▸ DATA BELOW:
┄┄┄┄┄┄
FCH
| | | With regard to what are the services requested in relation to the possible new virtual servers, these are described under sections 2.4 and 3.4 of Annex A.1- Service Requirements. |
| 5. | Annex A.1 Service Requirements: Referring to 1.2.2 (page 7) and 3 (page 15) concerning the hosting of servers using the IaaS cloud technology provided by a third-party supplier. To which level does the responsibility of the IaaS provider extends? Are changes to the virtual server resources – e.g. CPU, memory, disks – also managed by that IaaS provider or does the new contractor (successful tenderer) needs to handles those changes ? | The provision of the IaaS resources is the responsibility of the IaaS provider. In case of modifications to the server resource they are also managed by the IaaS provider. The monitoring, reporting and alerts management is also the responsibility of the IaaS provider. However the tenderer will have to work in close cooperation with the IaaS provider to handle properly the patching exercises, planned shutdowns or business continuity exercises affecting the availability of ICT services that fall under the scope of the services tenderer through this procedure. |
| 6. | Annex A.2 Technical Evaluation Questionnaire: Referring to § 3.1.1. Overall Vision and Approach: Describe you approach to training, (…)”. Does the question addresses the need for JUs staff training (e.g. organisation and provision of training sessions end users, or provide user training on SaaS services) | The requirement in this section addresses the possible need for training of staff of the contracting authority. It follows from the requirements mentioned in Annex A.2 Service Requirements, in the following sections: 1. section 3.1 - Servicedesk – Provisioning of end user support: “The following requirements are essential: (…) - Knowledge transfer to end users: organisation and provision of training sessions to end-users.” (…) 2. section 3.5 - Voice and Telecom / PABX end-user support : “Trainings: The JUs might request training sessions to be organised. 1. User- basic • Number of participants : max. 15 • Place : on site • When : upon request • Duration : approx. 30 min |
┄┄┄┄┄┄
▸ EXERCISE GOAL:
Your task is to reproduce all the data exactly as shown.

▸ RESPONSE:
FCH
| | | With regard to what are the services requested in relation to the possible new virtual servers, these are described under sections 2.4 and 3.4 of Annex A.1- Service Requirements. |
| 5. | Annex A.1 Service Requirements: Referring to 1.2.2 (page 7) and 3 (page 15) concerning the hosting of servers using the IaaS cloud technology provided by a third-party supplier. To which level does the responsibility of the IaaS provider extends? Are changes to the virtual server resources – e.g. CPU, memory, disks – also managed by that IaaS provider or does the new contractor (successful tenderer) needs to handles those changes ? | The provision of the IaaS resources is the responsibility of the IaaS provider. In case of modifications to the server resource they are also managed by the IaaS provider. The monitoring, reporting and alerts management is also the responsibility of the IaaS provider. However the tenderer will have to work in close cooperation with the IaaS provider to handle properly the patching exercises, planned shutdowns or business continuity exercises affecting the availability of ICT services that fall under the scope of the services tenderer through this procedure. |
| 6. | Annex A.2 Technical Evaluation Questionnaire: Referring to § 3.1.1. Overall Vision and Approach: Describe you approach to training, (…)”. Does the question addresses the need for JUs staff training (e.g. organisation and provision of training sessions end users, or provide user training on SaaS services) | The requirement in this section addresses the possible need for training of staff of the contracting authority. It follows from the requirements mentioned in Annex A.2 Service Requirements, in the following sections: 1. section 3.1 - Servicedesk – Provisioning of end user support: “The following requirements are essential: (…) - Knowledge transfer to end users: organisation and provision of training sessions to end-users.” (…) 2. section 3.5 - Voice and Telecom / PABX end-user support : “Trainings: The JUs might request training sessions to be organised. 1. User- basic • Number of participants : max. 15 • Place : on site • When : upon request • Duration : approx. 30 min |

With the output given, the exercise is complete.